It might be developed in a server cluster somewhere, but as soon as you plug a superhuman machine into the internet it will be everywhere moments later.
It’s not like it’s that hard to hack into servers and run your own computations on them through the internet. Assuming the superintelligence knows enough about the internet to design something like this beforehand (likely since it runs in a server cluster), it seems like the limiting factor here would be bandwidth.
I imagine a highly intelligent human trapped in this sort of situation, with similar prior knowledge and resource access, could build a botnet in a few months. Working on it at full-capacity, non-stop, could bring this down to a few weeks, and it seems plausible to me that with increased intelligence and processing speed, it could build one in a few moments. And of course with access to its own source code, it would be trivial to have it run more copies of itself on the botnet.
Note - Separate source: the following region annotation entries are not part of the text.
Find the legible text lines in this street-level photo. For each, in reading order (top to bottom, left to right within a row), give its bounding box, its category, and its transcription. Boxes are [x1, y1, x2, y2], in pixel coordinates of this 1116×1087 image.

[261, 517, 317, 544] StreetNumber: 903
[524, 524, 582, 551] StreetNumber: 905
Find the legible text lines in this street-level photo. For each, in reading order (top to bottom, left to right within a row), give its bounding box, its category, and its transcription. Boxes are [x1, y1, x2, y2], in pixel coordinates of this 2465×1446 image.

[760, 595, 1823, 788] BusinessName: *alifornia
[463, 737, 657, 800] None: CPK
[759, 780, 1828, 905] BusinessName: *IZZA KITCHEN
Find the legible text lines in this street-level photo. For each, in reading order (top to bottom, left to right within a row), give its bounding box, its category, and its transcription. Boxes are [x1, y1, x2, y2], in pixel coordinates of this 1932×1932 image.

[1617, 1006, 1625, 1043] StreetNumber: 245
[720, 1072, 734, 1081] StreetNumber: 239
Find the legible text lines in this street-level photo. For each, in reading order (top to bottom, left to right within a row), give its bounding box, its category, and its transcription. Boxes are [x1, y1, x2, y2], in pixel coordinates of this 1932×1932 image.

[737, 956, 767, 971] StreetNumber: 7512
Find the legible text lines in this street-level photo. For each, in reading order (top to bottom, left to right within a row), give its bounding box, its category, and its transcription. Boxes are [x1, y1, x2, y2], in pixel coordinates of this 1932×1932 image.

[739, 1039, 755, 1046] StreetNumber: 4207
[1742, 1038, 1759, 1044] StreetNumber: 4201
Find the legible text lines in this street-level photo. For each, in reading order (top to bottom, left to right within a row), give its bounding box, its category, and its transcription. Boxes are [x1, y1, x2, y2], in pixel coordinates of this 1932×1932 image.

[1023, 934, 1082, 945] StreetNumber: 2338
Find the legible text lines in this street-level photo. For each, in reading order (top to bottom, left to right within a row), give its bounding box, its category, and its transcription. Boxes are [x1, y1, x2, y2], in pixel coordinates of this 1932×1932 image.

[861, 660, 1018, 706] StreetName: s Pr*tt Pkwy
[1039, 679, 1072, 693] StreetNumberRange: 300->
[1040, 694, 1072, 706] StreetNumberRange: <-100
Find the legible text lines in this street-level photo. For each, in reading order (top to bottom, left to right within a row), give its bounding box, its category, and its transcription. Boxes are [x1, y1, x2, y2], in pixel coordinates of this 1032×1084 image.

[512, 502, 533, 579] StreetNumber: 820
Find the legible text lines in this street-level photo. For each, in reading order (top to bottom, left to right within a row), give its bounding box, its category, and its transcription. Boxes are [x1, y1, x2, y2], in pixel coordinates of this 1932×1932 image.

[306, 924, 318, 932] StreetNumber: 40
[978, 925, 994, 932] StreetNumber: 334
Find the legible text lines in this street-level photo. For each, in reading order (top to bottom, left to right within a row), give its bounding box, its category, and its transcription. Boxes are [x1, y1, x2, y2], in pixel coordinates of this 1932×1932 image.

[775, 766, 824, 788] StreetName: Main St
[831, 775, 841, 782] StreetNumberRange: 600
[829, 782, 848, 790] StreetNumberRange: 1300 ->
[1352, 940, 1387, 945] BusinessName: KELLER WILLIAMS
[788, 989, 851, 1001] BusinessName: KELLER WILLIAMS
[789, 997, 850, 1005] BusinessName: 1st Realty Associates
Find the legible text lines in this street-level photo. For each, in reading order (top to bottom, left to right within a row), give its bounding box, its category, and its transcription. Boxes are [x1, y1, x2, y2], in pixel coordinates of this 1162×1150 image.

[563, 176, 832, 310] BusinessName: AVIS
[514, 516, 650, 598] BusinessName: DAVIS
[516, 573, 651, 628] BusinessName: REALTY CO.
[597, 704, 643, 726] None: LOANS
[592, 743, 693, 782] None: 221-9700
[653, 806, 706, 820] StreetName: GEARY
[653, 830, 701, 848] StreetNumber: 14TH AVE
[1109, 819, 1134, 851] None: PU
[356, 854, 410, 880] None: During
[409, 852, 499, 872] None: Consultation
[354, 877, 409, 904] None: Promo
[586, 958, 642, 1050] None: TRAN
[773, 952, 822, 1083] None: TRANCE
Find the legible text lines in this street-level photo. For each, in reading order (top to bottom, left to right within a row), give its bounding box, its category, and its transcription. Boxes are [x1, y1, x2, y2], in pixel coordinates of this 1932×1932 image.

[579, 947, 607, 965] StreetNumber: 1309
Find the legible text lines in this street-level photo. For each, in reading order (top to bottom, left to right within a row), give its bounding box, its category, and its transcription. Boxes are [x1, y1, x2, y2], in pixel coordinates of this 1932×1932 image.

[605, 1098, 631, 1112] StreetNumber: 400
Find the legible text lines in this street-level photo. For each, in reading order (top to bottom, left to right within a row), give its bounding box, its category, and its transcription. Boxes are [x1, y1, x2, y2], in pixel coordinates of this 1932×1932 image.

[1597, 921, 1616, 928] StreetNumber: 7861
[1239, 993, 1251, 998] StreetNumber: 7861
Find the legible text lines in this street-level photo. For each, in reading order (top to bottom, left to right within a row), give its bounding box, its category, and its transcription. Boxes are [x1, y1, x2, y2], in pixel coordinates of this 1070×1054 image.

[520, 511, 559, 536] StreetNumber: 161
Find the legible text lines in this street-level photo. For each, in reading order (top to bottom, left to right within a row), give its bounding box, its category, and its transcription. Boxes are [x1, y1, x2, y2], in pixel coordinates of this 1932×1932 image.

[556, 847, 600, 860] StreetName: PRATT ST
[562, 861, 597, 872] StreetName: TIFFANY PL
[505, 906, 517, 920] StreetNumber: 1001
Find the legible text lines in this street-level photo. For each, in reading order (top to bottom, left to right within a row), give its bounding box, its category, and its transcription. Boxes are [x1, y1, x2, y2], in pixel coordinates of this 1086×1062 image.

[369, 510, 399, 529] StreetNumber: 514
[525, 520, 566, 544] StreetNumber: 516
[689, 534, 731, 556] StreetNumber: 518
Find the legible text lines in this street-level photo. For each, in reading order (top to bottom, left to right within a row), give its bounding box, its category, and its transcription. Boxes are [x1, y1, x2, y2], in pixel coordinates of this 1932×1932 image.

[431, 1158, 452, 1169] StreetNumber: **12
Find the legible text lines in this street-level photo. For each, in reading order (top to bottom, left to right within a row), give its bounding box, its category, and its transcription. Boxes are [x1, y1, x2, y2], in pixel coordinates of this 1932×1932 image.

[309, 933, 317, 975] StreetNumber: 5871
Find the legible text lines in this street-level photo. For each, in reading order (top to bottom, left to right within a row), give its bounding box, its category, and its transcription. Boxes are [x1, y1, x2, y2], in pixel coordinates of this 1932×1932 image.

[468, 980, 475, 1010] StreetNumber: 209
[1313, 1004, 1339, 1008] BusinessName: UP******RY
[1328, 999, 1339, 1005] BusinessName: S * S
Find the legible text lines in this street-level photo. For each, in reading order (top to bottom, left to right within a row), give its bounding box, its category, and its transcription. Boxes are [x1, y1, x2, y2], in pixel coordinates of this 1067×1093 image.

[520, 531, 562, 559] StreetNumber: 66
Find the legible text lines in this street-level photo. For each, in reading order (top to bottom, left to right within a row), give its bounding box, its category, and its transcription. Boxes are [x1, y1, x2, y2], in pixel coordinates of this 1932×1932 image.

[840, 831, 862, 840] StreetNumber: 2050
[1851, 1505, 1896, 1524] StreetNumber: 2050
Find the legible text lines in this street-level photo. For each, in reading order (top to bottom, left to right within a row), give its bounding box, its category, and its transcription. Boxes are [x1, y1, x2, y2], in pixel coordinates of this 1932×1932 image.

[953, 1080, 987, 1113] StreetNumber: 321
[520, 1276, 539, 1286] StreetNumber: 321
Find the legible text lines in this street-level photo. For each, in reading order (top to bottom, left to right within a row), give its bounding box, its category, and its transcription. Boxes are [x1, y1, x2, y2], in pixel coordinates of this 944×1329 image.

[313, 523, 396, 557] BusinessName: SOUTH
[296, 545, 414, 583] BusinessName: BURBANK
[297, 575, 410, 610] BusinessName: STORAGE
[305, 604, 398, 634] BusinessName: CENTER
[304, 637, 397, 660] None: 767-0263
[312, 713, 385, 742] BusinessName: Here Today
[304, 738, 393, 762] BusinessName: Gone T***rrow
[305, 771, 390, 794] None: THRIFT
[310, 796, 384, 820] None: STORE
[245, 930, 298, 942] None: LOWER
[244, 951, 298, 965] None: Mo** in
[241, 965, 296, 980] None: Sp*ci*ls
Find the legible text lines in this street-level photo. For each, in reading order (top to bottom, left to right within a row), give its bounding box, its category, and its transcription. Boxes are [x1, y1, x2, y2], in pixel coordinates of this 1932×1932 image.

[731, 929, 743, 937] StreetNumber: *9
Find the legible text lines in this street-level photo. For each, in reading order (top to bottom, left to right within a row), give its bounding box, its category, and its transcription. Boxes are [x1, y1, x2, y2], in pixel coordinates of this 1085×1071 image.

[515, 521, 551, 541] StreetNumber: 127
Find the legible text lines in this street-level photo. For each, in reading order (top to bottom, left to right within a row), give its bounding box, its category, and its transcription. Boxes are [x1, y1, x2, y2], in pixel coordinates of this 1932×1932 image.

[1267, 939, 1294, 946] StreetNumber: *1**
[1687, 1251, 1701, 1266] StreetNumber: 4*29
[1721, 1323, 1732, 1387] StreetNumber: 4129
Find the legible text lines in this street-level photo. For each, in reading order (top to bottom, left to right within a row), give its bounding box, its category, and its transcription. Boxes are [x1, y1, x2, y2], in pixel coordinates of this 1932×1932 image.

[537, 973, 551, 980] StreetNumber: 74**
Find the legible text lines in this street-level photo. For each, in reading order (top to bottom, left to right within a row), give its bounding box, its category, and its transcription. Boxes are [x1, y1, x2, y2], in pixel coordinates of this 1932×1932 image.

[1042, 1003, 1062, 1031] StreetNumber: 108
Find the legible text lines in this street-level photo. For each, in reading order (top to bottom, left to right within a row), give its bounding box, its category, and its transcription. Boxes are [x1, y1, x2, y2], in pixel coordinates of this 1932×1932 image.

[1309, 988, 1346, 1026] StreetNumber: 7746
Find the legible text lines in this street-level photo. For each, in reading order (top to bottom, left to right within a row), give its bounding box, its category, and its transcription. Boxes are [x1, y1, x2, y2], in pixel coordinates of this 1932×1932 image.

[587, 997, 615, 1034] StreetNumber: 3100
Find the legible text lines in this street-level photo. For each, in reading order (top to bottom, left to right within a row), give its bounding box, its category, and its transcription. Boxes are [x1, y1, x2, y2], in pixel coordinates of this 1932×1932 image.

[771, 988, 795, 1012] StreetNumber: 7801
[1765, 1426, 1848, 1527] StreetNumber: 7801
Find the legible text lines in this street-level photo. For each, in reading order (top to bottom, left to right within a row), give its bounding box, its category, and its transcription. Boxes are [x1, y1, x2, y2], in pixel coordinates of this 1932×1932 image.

Even if you disagree with this line of reasoning, I don’t think it’s fair to paint it as “*very extreme”.
It might be developed in a server cluster somewhere, but as soon as you plug a superhuman machine into the internet it will be everywhere moments later.
Even if you disagree with this line of reasoning, I don’t think it’s fair to paint it as “*very extreme”.
With “very extreme” I was referring to the part where he claims that this will happen “moments later”.
It’s not like it’s that hard to hack into servers and run your own computations on them through the internet. Assuming the superintelligence knows enough about the internet to design something like this beforehand (likely since it runs in a server cluster), it seems like the limiting factor here would be bandwidth.
I imagine a highly intelligent human trapped in this sort of situation, with similar prior knowledge and resource access, could build a botnet in a few months. Working on it at full-capacity, non-stop, could bring this down to a few weeks, and it seems plausible to me that with increased intelligence and processing speed, it could build one in a few moments. And of course with access to its own source code, it would be trivial to have it run more copies of itself on the botnet.
Even if you disagree with this line of reasoning, I don’t think it’s fair to paint it as “*very extreme”.
With “very extreme” I was referring to the part where he claims that this will happen “moments later”.
Yes, that was clear. My point is that it isn’t extreme under the mild assumption that the AI has prepared for such an event beforehand.